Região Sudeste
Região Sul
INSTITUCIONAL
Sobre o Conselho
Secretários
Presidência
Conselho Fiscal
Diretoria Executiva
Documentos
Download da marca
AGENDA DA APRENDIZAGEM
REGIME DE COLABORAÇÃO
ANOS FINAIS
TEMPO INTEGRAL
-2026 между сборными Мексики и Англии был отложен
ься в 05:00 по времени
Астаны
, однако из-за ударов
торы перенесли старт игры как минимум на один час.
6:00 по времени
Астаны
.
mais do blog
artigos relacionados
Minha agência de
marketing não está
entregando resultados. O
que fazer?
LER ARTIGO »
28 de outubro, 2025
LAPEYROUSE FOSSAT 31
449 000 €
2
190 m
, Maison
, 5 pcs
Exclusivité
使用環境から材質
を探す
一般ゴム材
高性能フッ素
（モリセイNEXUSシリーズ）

::::::

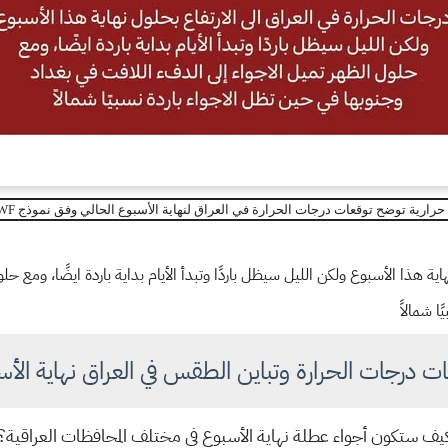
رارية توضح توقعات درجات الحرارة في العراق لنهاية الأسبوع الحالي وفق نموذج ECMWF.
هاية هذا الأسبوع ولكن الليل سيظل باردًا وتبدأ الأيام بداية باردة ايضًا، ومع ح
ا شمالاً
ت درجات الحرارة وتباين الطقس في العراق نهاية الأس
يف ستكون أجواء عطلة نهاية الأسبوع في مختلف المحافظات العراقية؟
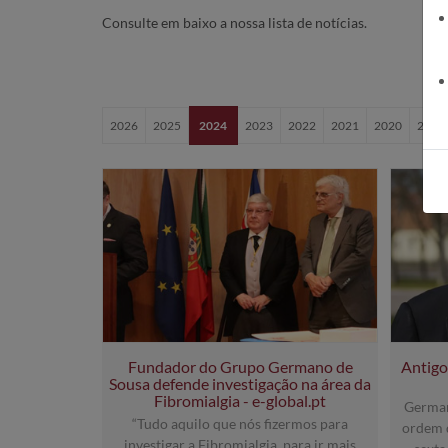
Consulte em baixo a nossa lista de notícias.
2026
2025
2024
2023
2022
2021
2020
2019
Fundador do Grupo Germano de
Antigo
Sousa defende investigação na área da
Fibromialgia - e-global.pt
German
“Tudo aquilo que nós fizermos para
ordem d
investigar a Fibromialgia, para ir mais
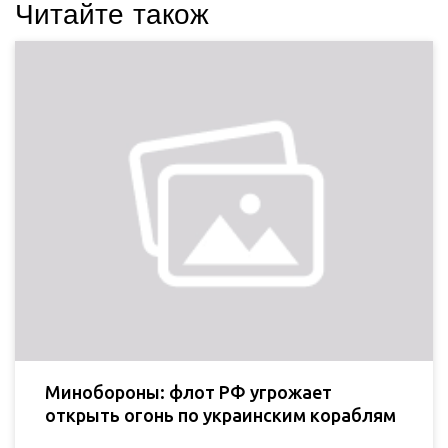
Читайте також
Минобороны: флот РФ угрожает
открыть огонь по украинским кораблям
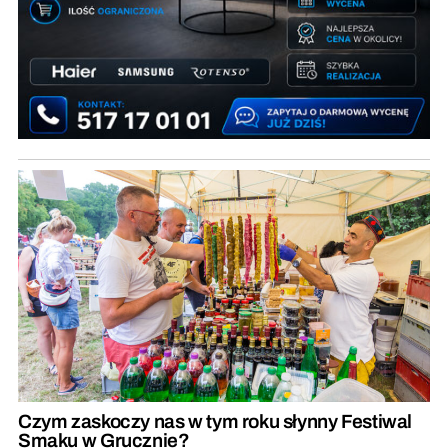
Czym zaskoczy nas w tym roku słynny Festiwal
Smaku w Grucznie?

::::::

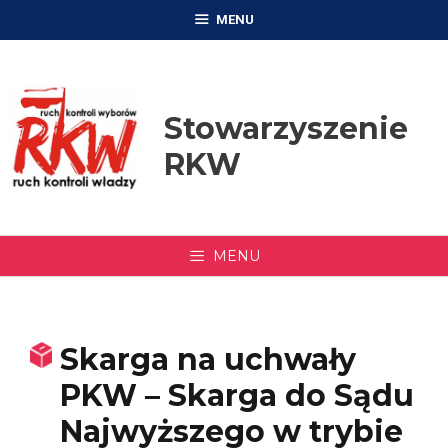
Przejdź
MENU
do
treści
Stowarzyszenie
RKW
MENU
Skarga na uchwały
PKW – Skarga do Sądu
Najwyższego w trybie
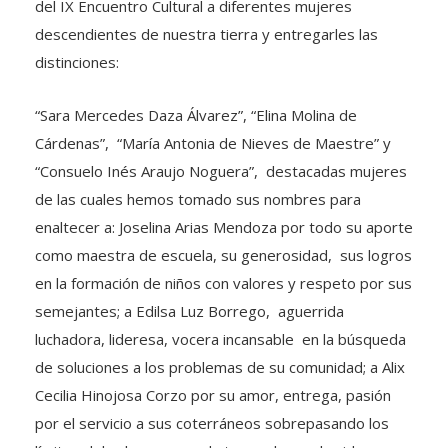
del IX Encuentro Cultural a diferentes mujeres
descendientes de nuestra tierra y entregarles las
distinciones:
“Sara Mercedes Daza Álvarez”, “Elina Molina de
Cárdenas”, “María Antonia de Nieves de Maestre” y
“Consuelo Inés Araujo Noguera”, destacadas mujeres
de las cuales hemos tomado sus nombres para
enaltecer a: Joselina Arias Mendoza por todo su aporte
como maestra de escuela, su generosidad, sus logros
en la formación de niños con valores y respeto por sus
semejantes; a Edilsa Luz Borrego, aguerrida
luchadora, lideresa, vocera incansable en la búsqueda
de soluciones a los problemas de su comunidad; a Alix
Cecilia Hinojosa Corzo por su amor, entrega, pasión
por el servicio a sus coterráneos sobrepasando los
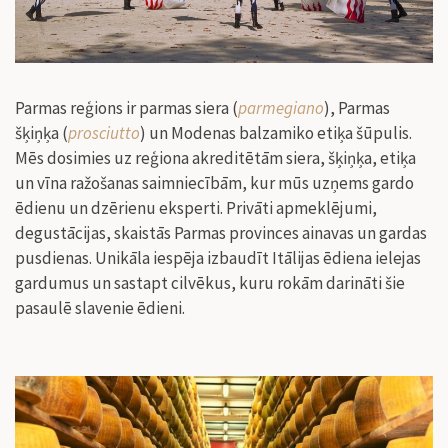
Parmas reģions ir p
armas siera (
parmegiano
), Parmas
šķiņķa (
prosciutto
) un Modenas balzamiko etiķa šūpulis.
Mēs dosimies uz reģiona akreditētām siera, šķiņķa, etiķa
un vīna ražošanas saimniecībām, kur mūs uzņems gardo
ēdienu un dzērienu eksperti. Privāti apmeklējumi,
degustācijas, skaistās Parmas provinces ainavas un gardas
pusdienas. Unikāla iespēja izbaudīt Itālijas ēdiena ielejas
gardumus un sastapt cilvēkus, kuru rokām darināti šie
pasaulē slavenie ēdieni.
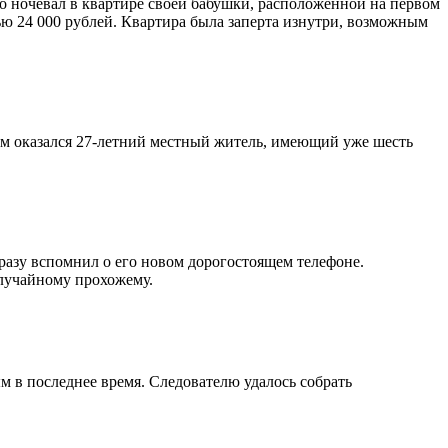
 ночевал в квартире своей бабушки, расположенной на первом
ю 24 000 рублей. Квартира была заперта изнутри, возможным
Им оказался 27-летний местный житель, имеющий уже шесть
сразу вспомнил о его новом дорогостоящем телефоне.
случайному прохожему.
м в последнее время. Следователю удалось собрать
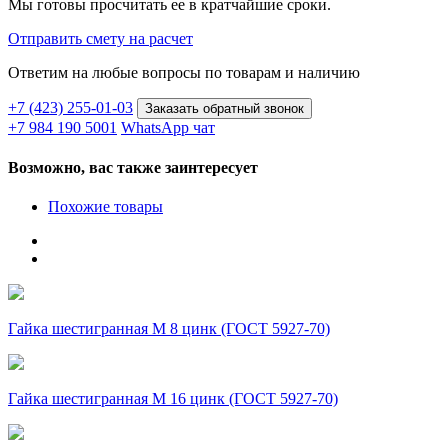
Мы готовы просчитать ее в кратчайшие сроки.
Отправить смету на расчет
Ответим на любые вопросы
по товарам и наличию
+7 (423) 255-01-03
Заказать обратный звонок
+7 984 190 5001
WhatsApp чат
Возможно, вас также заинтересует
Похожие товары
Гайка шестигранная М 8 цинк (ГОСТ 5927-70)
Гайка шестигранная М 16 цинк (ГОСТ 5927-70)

::::::

REQUIRED WORK: Count lines, not occurrences: report how many lines in the entries above include the word "šķiņķa", as a number alone.

EXERCISE OUTPUT: 2